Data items
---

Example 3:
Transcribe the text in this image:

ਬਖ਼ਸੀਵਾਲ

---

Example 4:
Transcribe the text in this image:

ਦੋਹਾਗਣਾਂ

→ **What this task involves**: Every record needs to be written out again, exactly as it was given.

→ **Your response**:
---

Example 3:
Transcribe the text in this image:

ਬਖ਼ਸੀਵਾਲ

---

Example 4:
Transcribe the text in this image:

ਦੋਹਾਗਣਾਂ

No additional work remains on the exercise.